__Record extracts__:
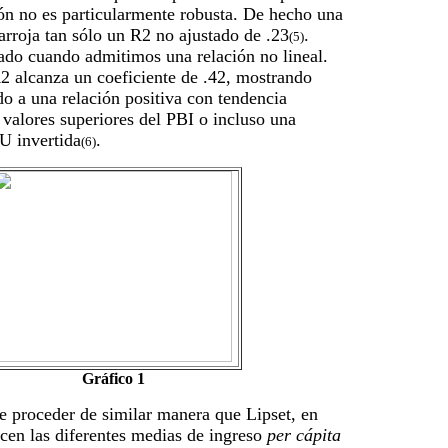
ón no es particularmente robusta. De hecho una
 arroja tan sólo un R2 no ajustado de .23
.
(5)
tado cuando admitimos una relación no lineal.
2 alcanza un coeficiente de .42, mostrando
o a una relación positiva con tendencia
s valores superiores del PBI o incluso una
 U invertida
.
(6)
Gráfico 1
e proceder de similar manera que Lipset, en
cen las diferentes medias de ingreso
per cápita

__Task requirements__: Search the data above for the string "relación" and report each line that holds it.

__Answer to this task__:
tado cuando admitimos una relación no lineal.
o a una relación positiva con tendencia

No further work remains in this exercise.